Dulu, enggak semua orang bisa jadi penulis. Namun, seiring perkembangan teknologi, semua orang bisa menulis. Setiap orang bebas menuangkan isi pikiran melalui tulisan. Riset?
Kalau dulu harus terjun ke lapangan atau bepergian ke suatu tempat untuk melakukan riset. Sekarang, riset bisa dengan mudah dilakukan meskipun kita hanya berada di satu kamar segi empat. Kita bisa pergi ke YouTube, Google, atau membaca cerita dan status update beberapa teman di Facebook. Bahkan untuk mengetahui seluk beluk suatu daerah, kita bisa menyusuri Google Maps. Setuju, kan?
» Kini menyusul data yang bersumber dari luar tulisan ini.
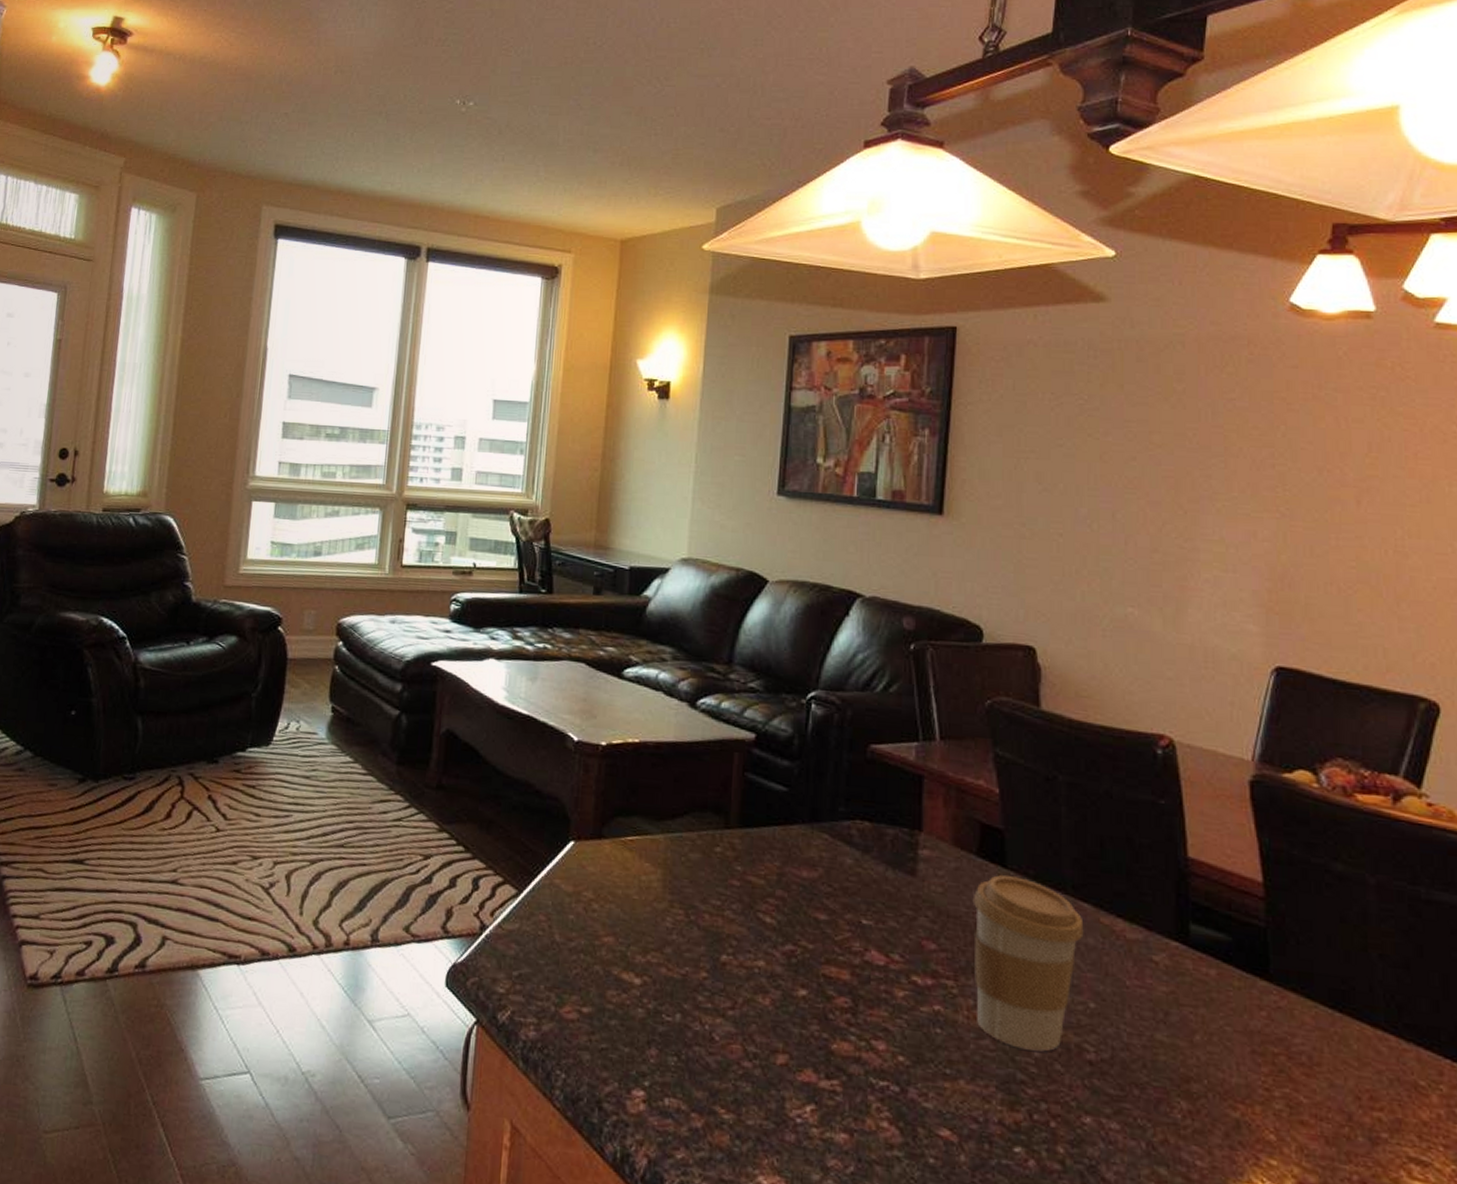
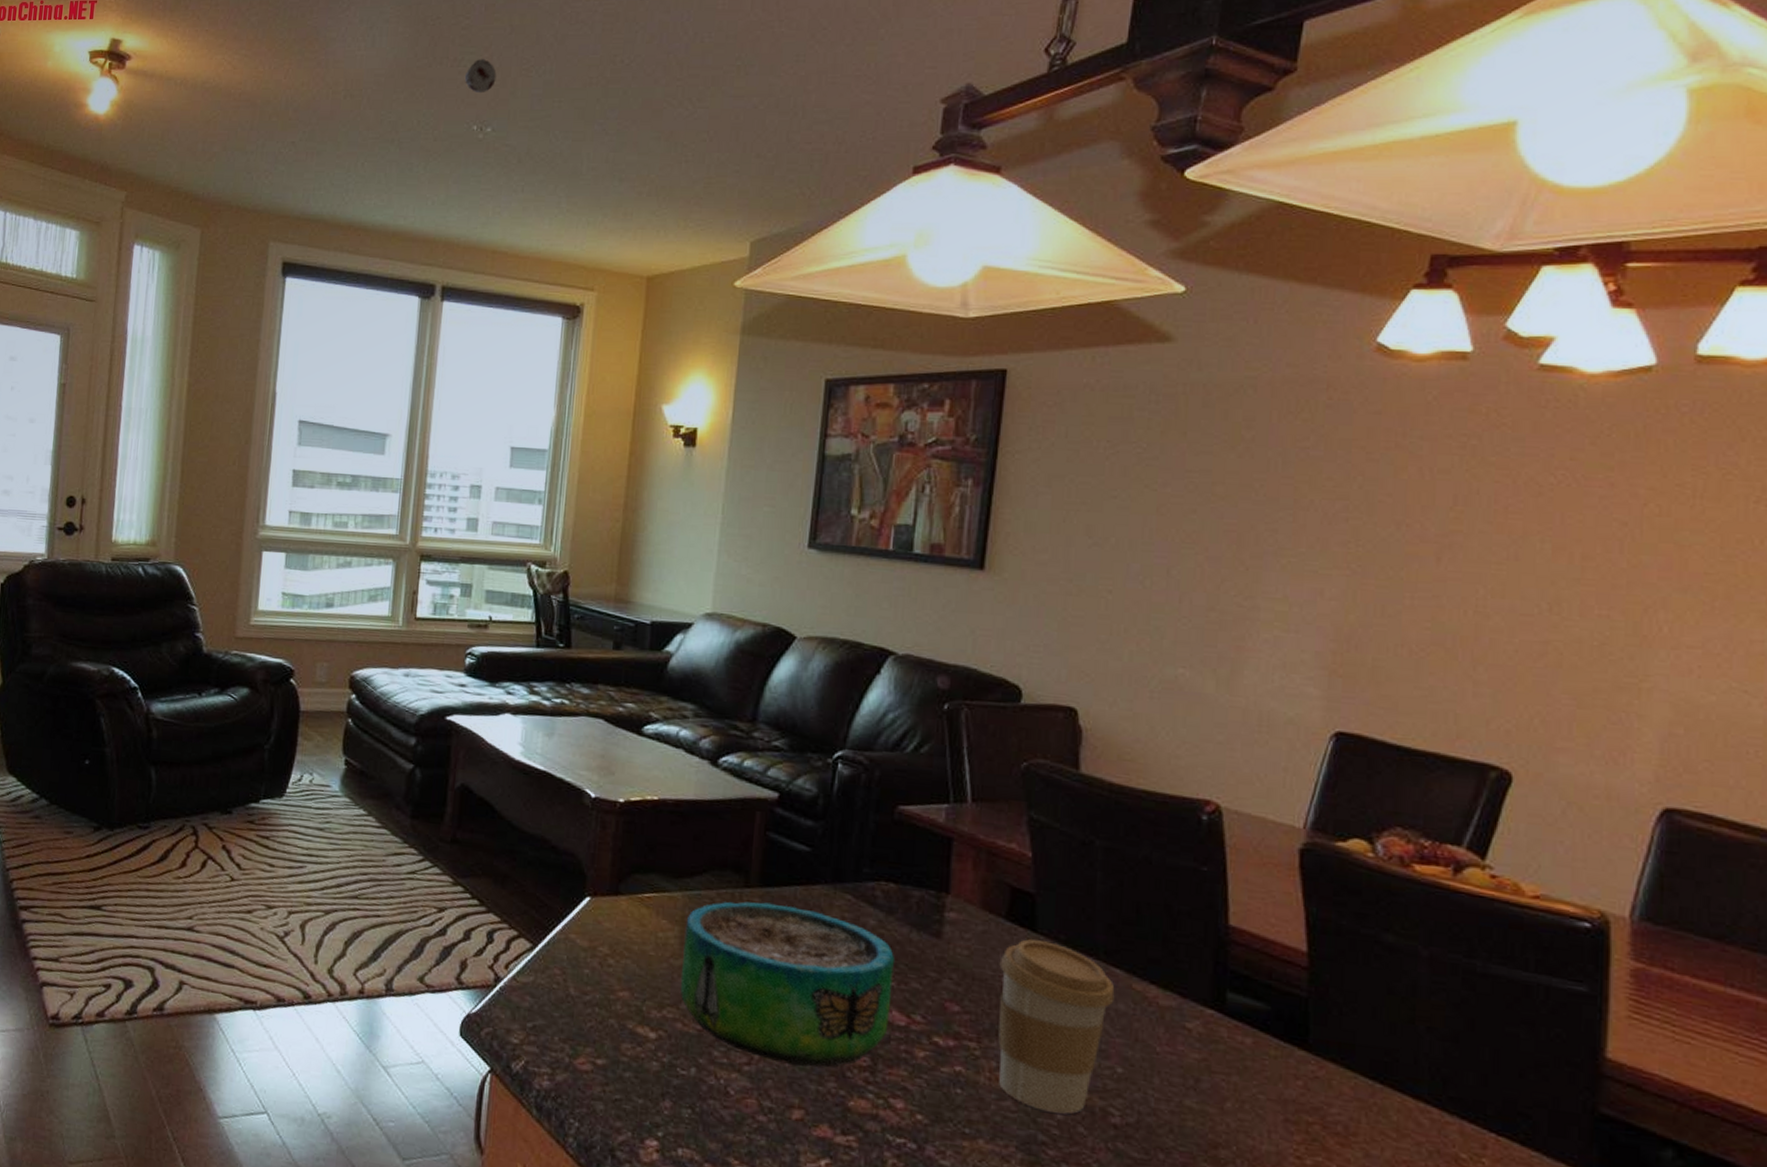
smoke detector: none [448,38,478,71] -> present [464,58,497,94]
decorative bowl: none [664,843,873,1010] -> present [680,901,896,1068]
Google. Adalah sebuah mesin pencarian yang paling banyak menjadi andalan. Jika kita mengetik satu kata saja, semua jawabannya ada di sana. Kemudahan teknologi membuat kita dengan cepat mencari ilmu di mana saja.
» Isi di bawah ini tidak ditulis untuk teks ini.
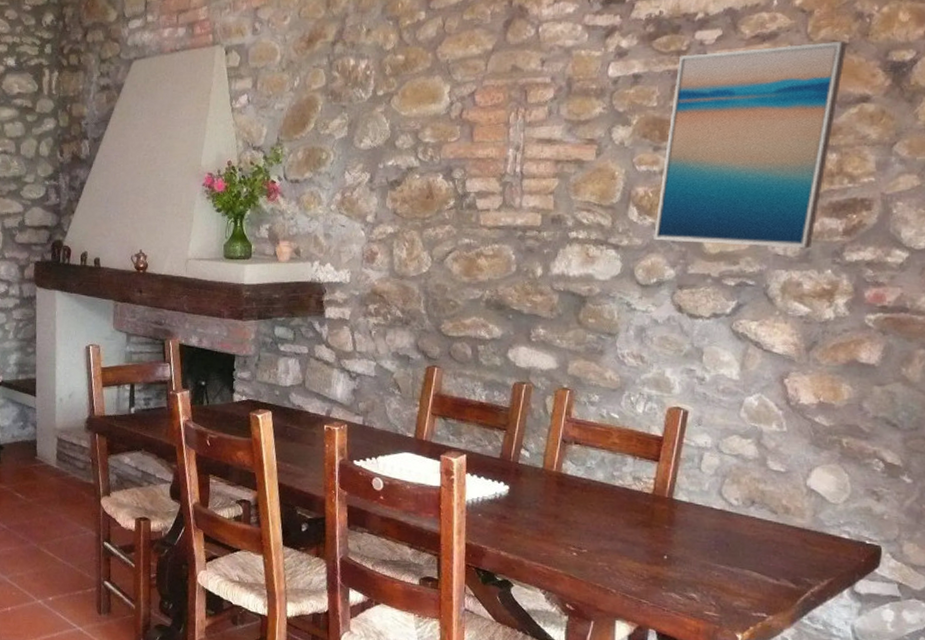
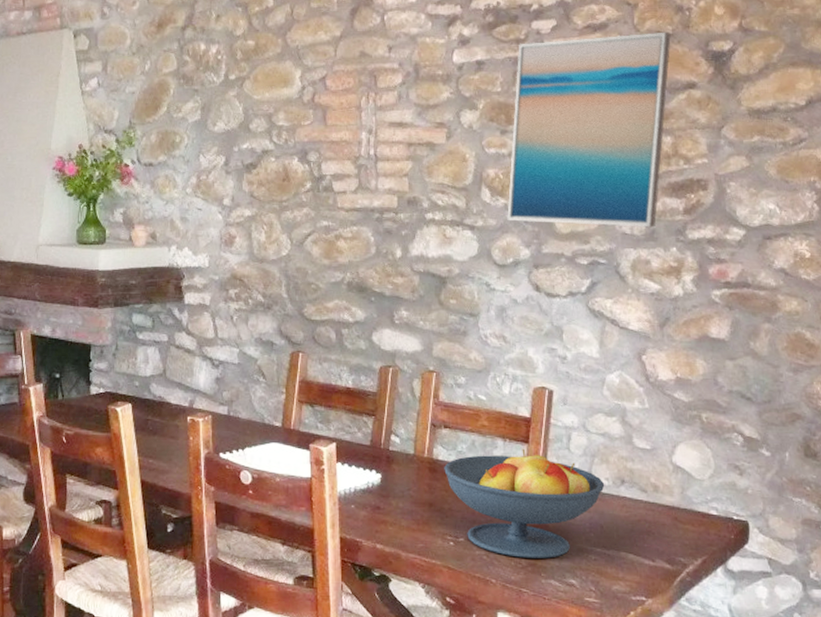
fruit bowl: none [572,466,734,573] -> present [444,448,605,558]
Namun, jika kita tidak menyaringnya dengan tepat, bukannya pintar, malah menyesatkan. Itulah kenapa selain mengandalkan Google, seorang penulis juga harus banyak membaca buku-buku sesuai referensi bahan tulisannya. Tanpa membaca, seorang penulis akan buta. Minim kosakata. Sehingga jika ditantang untuk menulis satu karya ilmiah dengan cepat, penulis itu akan rawan melakukan plagiarisme.
Apa yang membuat penulis melakukan plagiarism?
Minim Kosakata
Penulis punya ide, tetapi bingung bagaimana cara merangkai ide tersebut agar berkembang menjadi satu tulisan utuh. Kenapa? Karena penulis kurang baca. Seperti kita ketahui, makanan penulis adalah membaca. Tanpa membaca, penulis akan minim kosakata meskipun dia menguasai konsep tentang apa yang sebenarnya ingin dia tulis.
Dikejar Tenggat
Deadline membuat penulis melakukan jalan pintas untuk mengutip satu atau dua kalimat, kemudian ditempelkan ke dalam tulisannya.